START Document text
Last night I had a chance to play the new AA50 with four of my regular board gaming friends. All these guys are very competent gamers – over 40, been playing all sorts of board games for years and two of them plus myself have been playing all the AA variants going back as far as original from the 80’s. However, we do have one younger chap (19 yrs.) with us and he’s still trying to figure it out.
The new AA50 game was met with great applause. Here’s what we found:
•The National Objectives are the center piece to any strategy. All the previous game reviews that didn’t include them should be ignored. They really change the game play. This addition was well liked by everyone.
•The new tech tree and system is well founded and fun – nothing was a game breaker; it’s just too random to make a strategy out of “getting” the right tech. In our game the Japanese did get Jet Fighters, allowing fighters to attack on 4s, and that made Japan very powerful – but there was no way for Japan to plan on that happening I would call getting a favorable tech, luck rather than strategy.
END Document text
▶ Problems to work on
• 1. Summarize the AA50 game night account above in two sentences.
• 2. Translate this sentence from the AA50 game night account into Spanish: "The National Objectives are the center piece to any strategy."
START Dataset excerpt
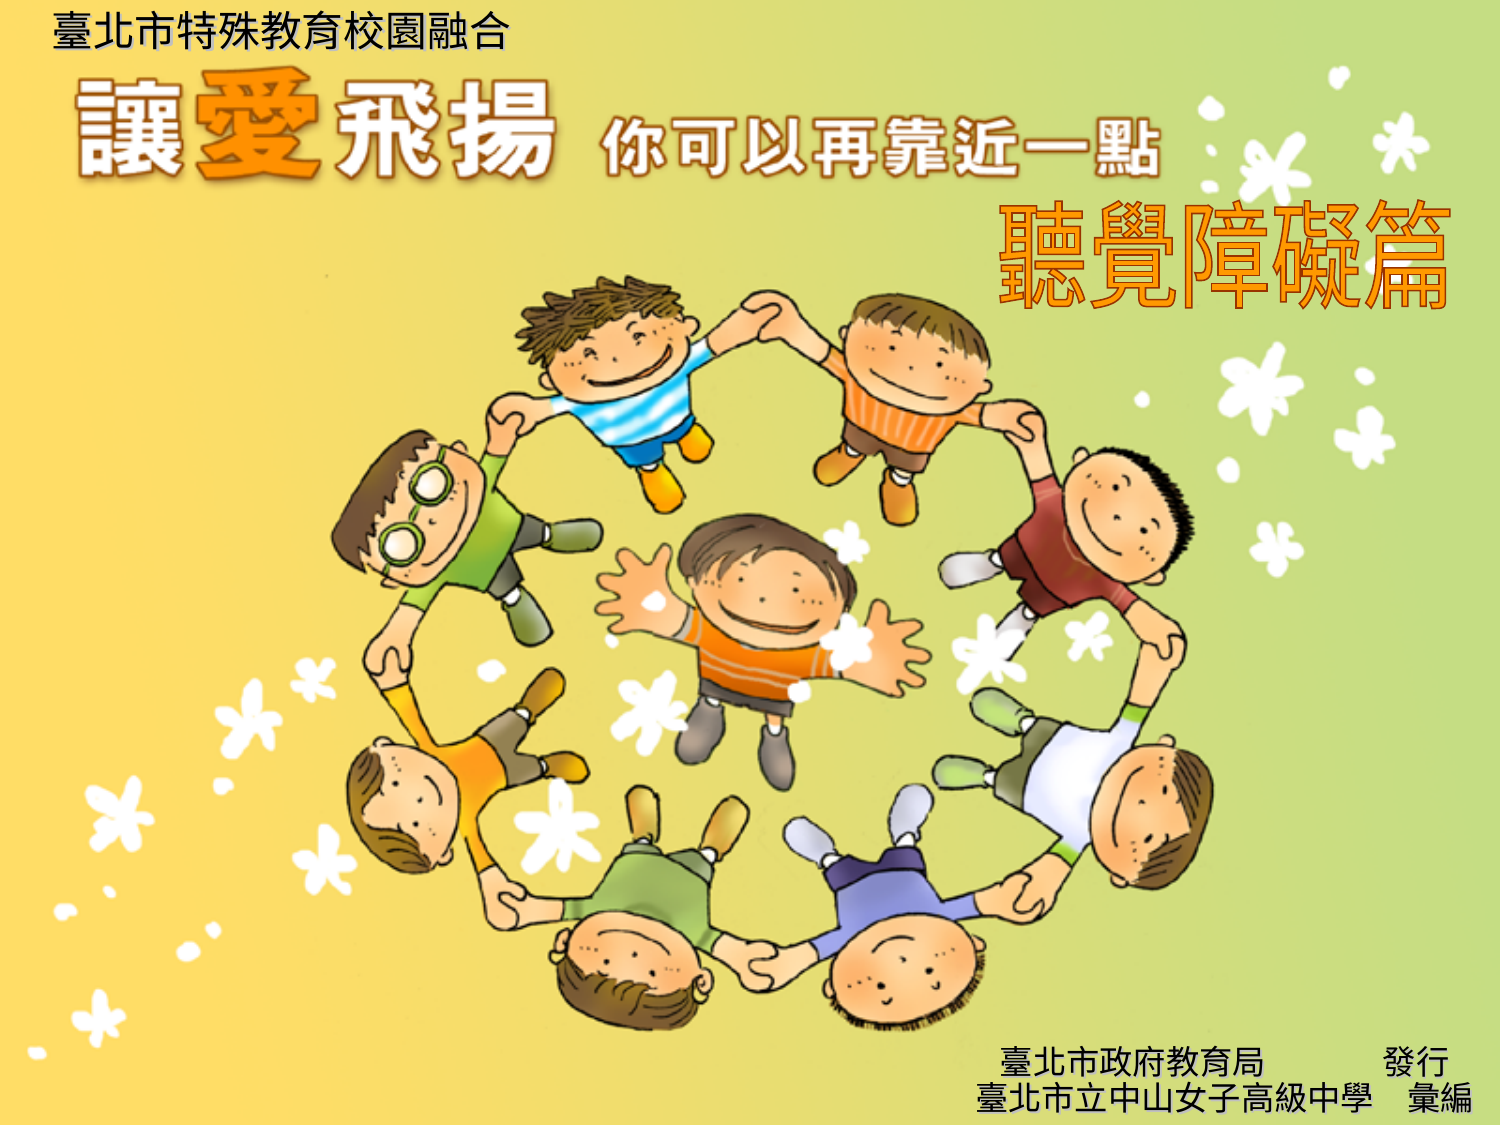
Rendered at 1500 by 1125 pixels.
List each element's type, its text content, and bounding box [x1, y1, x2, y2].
END Dataset excerpt
▶ Full answers
• 1. The writer played the new AA50 with four regular board gaming friends, and the game was met with great applause. The group found the National Objectives to be the center piece of any strategy, and judged the new tech system fun but too random to build a strategy around.

• 2. Los Objetivos Nacionales son la pieza central de cualquier estrategia.